How to complete this task —
Please print every record below exactly as it appears, but leave out the pictures.
=====
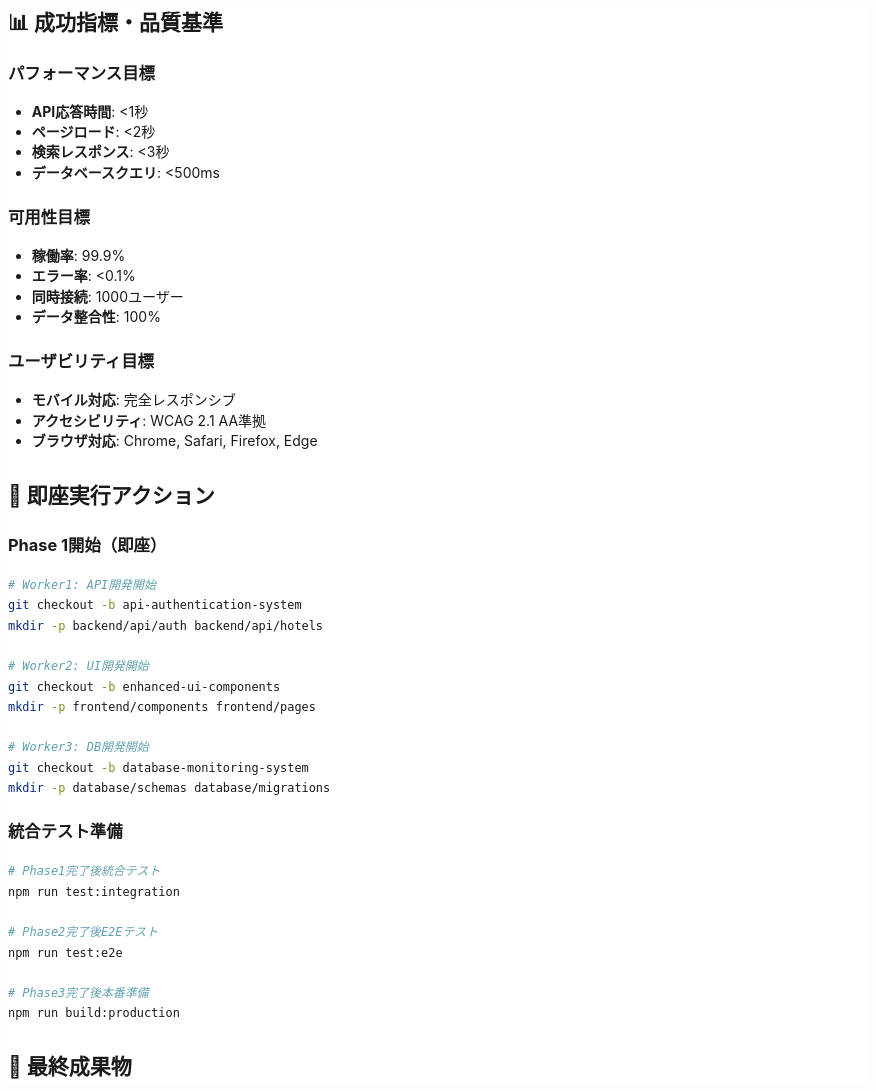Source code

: ## 📊 成功指標・品質基準

### パフォーマンス目標
- **API応答時間**: <1秒
- **ページロード**: <2秒
- **検索レスポンス**: <3秒
- **データベースクエリ**: <500ms

### 可用性目標
- **稼働率**: 99.9%
- **エラー率**: <0.1%
- **同時接続**: 1000ユーザー
- **データ整合性**: 100%

### ユーザビリティ目標
- **モバイル対応**: 完全レスポンシブ
- **アクセシビリティ**: WCAG 2.1 AA準拠
- **ブラウザ対応**: Chrome, Safari, Firefox, Edge

## 🚀 即座実行アクション

### Phase 1開始（即座）
```bash
# Worker1: API開発開始
git checkout -b api-authentication-system
mkdir -p backend/api/auth backend/api/hotels

# Worker2: UI開発開始  
git checkout -b enhanced-ui-components
mkdir -p frontend/components frontend/pages

# Worker3: DB開発開始
git checkout -b database-monitoring-system
mkdir -p database/schemas database/migrations
```

### 統合テスト準備
```bash
# Phase1完了後統合テスト
npm run test:integration

# Phase2完了後E2Eテスト
npm run test:e2e

# Phase3完了後本番準備
npm run build:production
```

## 🎯 最終成果物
=====
Your response —
Source code

: ## 📊 成功指標・品質基準

### パフォーマンス目標
- **API応答時間**: <1秒
- **ページロード**: <2秒
- **検索レスポンス**: <3秒
- **データベースクエリ**: <500ms

### 可用性目標
- **稼働率**: 99.9%
- **エラー率**: <0.1%
- **同時接続**: 1000ユーザー
- **データ整合性**: 100%

### ユーザビリティ目標
- **モバイル対応**: 完全レスポンシブ
- **アクセシビリティ**: WCAG 2.1 AA準拠
- **ブラウザ対応**: Chrome, Safari, Firefox, Edge

## 🚀 即座実行アクション

### Phase 1開始（即座）
```bash
# Worker1: API開発開始
git checkout -b api-authentication-system
mkdir -p backend/api/auth backend/api/hotels

# Worker2: UI開発開始  
git checkout -b enhanced-ui-components
mkdir -p frontend/components frontend/pages

# Worker3: DB開発開始
git checkout -b database-monitoring-system
mkdir -p database/schemas database/migrations
```

### 統合テスト準備
```bash
# Phase1完了後統合テスト
npm run test:integration

# Phase2完了後E2Eテスト
npm run test:e2e

# Phase3完了後本番準備
npm run build:production
```

## 🎯 最終成果物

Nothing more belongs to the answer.